Texte fourni -
------------

J’ai été sollicité par des femmes battues en 2007(femmes de milieux simples
voire déshérités) pour écrire une pièce dans un monde amateur et très reculé de
nos provinces (la Thièrache 02). Les femmes avaient toutes été victimes de
violences conjugales. ça c’est le point de départ.
J’ai donc écrit diverses scènes sous le titre “Des illusions, désillusions”. La
pièce a été jouée une cinquantaine de fois dans nos régions.
La scène que vous avez l’intention de jouer est un morceau à part, adjacent, elle aborde de façon biaisée le problème de la violence des hommes contre les femmes; je l’ai écrite dans le même mouvement que j’ai écrit la pièce dans son entier. Quel rapport?
Eh bien j’ai constaté que les femmes étaient victimes d’une autre violence encore plus insidieuse: la violence du temps qui passe. Vous m’objecterez que les hommes le sont aussi. Mais voyez vous, les femmes sont terriblement victimes de cet inéluctable. Un homme de 50 ans est encore souvent pas mal; une femme de cinquante ans est sur son déclin, elle en souffre plus qu’un homme du même âge, la séduction étant souvent au centre de leur existence, la perte de la beauté est une violence insoutenable. Une véritable tragédie à laquelle aucune femme ne peut se dérober.
Et c’est justement ce déclin qui fait que bien des femmes voient leur monde
s’effondrer; le mari s’en va, le visage et le corps se défont. Ceci est une
violence, une injustice contre laquelle on ne peut rien mais qui n’en est pas
moins réelle. Cette scène est presque un à côté des violences conjugales, mais
je peux vous dire que placée au milieu de la pièce qui évoque directement les
violences des hommes, elle a un effet de mise en abîme très profond.
Le monologue en question:
“Quand je passe devant un miroir, je pense : t’es pas belle, ma belle, le miroir fait oui de la tête, je m’approche et sans le vouloir je compte.
Je compte les rides, il y en a tellement que je me perds dans les calculs, dans mes années, là au coin de yeux il y a du monde, ça fourmille; tiens, elles sont apparues après six mois de mariage, la déception déjà. Après l’amour, la peine, après les étoiles dans les yeux, les étoiles gravées près des paupières et lentement, les décennies, années banales, font des spirales, la peau se creuse sous les coups, elle se gonfle ailleurs, on dirait un édredon pas drôle ; la souple peau s’est raidie au milieu des appels nerveux du quotidien, sans doute, chaque jour un peu plus sèche, peut-être ; on dirait une terre craquelée, c’est le puissant éclat des voix brutes qui s’adressèrent à moi, tout ce temps, et les accouchements (sans douleur, tu parles), et les enfants à nourrir et les enfants la nuit. Tiens, regarde la courbe du nez, un effondrement de falaise après un raz de marée, mais le pire c’est la bouche, elle est mauvaise, pleine d’ombre, les lèvres appellent l’amour mais d’avoir embrassé pour rien, pour presque rien, les voici désabusées, tombantes, presque froides, froides… c’est affreux des lèvres froides. Restent les yeux, l’intérieur des yeux, la pupille toujours claire, belle, mais personne ne le sait, il n’y a que moi qui la devine encore, pourtant ces pupilles, elles n’ont pas bougé, c’est moi, c’était moi.

------------

Entrées fournies -
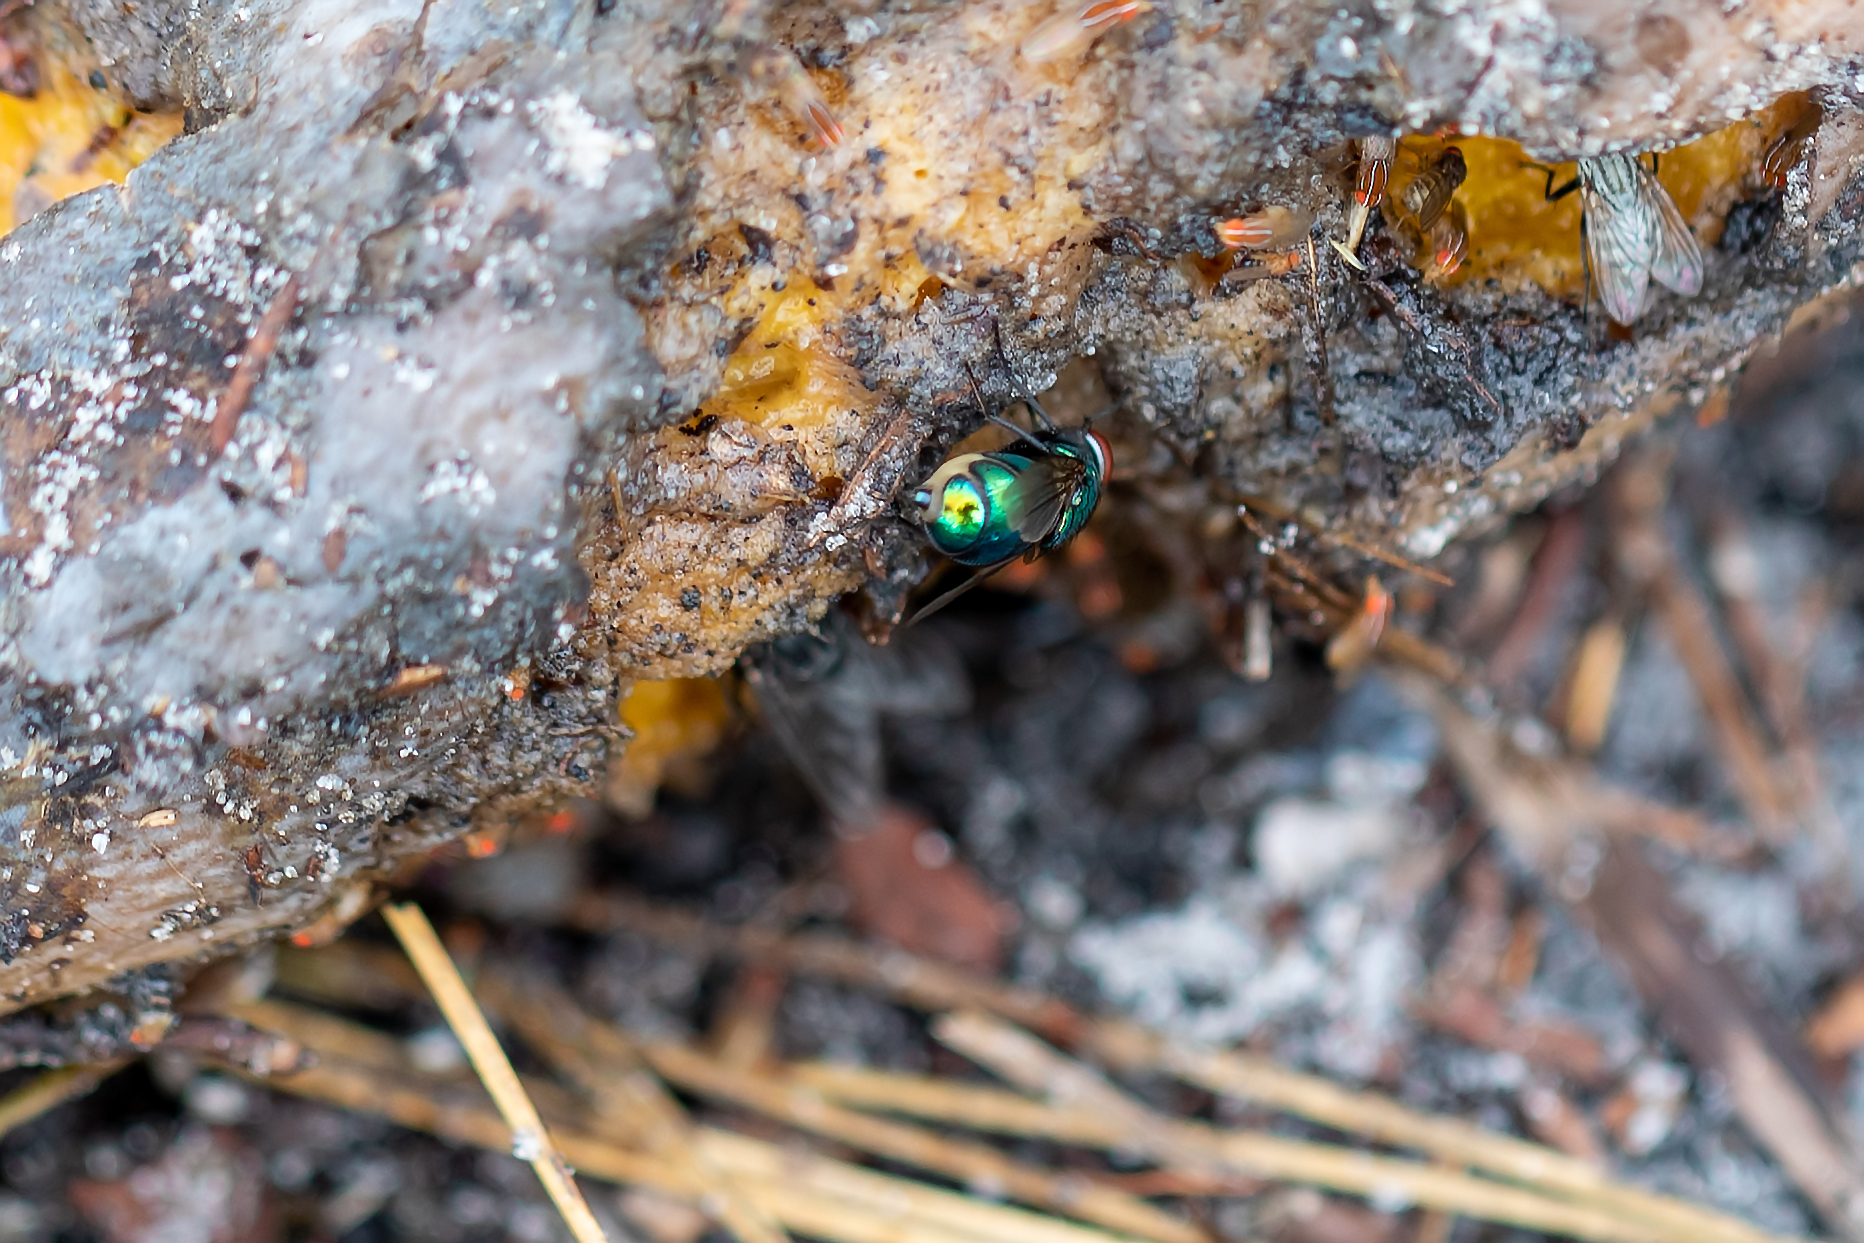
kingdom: Animalia
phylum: Arthropoda
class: Insecta
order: Diptera
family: Calliphoridae
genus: Lucilia
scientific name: Lucilia caeruleiviridis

------------

Consigne 1 - Reproduisez le passage du texte sur la pièce consacrée aux violences conjugales, depuis « Et c’est justement » jusqu’à « vouloir je compte. » inclus.
Consigne 2 - Poursuivez le texte sur la pièce consacrée aux violences conjugales en écrivant la suite du monologue, à partir de sa dernière phrase.

Réponse 1 -
Et c’est justement ce déclin qui fait que bien des femmes voient leur monde
s’effondrer; le mari s’en va, le visage et le corps se défont. Ceci est une
violence, une injustice contre laquelle on ne peut rien mais qui n’en est pas
moins réelle. Cette scène est presque un à côté des violences conjugales, mais
je peux vous dire que placée au milieu de la pièce qui évoque directement les
violences des hommes, elle a un effet de mise en abîme très profond.
Le monologue en question:
“Quand je passe devant un miroir, je pense : t’es pas belle, ma belle, le miroir fait oui de la tête, je m’approche et sans le vouloir je compte.

Réponse 2 -
Oh, mon miroir, pourquoi me murmures-tu encore ma mémoire, oui, tu me rappelles le temps où j’étais belle, ce temps d’avant, naïf, exalté. Tu te souviens, miroir, j’étais si pure, il suffisait que je sourie à mon reflet pour que les battements de mon cœur s’accélèrent, c’était moi, j’étais fière d’être moi, d’être toujours jolie, j’avais même au regard autre chose de plus, quelque chose qui forçait le respect, un éclat de vie, du vrai diamant, indestructible, je pouvais tout vivre, tout affronter, je mettais du rouge à mes lèvres, du rimmel à mes cils, pas pour faire la coquette, mais pour confirmer que je me savais belle et c’est cette confiance qui m’a valu de croiser le premier imbécile venu, on se marie, on se débat, on se bat, les joues se creusent, et les coups répétés du temps, de l’homme, des habitudes, font du visage une bouille, une bouille, oui, une bouillie… j’en suis venue à ne plus pouvoir me voir.
Écoute, miroir, toi et moi on se sépare, je crois que c’est mieux comme ça, on va s’éviter,
va fasciner d’autres alouettes, moi, je vais continuer à l’aveuglette,
miroir, passe ton chemin, va refléter plus loin…
je ne m’aime plus .”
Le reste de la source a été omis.